Abstract
Liver metastases of colorectal cancer are currently treated by multidisciplinary teams using strategies that combine chemotherapy, surgery and ablative techniques. Many patients classically considered non-resectable can now be rescued by neoadjuvant chemotherapy followed by liver resection, with similar results to those obtained in initial resections. While many of those patients will recur, repeat resection is a feasible and safe approach if the recurrence is confined to the liver. Several factors that until recently were considered contraindications are now recognized only as adverse prognostic factors and no longer as contraindications for surgery.
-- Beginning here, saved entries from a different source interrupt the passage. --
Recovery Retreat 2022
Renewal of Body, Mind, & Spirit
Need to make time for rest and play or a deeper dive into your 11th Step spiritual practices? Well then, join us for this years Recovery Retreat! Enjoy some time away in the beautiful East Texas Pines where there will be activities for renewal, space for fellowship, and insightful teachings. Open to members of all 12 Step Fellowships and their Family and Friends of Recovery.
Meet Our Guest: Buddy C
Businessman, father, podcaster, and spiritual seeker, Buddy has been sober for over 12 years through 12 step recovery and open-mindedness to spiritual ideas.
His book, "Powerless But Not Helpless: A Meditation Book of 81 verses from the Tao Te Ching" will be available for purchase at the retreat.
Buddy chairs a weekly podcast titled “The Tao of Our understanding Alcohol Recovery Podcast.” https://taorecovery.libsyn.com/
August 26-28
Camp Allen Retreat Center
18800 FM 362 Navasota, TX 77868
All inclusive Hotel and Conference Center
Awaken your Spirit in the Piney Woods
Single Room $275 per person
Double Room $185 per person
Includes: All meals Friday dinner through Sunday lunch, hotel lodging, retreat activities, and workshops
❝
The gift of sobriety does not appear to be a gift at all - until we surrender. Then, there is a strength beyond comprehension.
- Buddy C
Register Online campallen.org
The current evaluation process to select patients for surgery is no longer focused on what is to be removed but rather on what will remain. The single most important objective is to achieve a complete (R0) resection within the limits of safety in terms of quantity and quality of the remaining liver. An increasing number of patients with synchronous liver metastases are treated by simultaneous resection of the primary and the liver metastatic tumours. Multilobar disease can also be approached by staged procedures that combine neoadjuvant chemotherapy, limited resections in one lobe, embolization or ligation of the contralateral portal vein and a major resection in a second procedure. Extrahepatic disease is no longer a contraindication for surgery provided that an R0 resection can be achieved. A reverse surgical staged approach (liver metastases first, primary second) is another strategy that has appeared recently. Provided that a careful selection is made, elderly patients can also benefit from surgical treatment of liver metastases.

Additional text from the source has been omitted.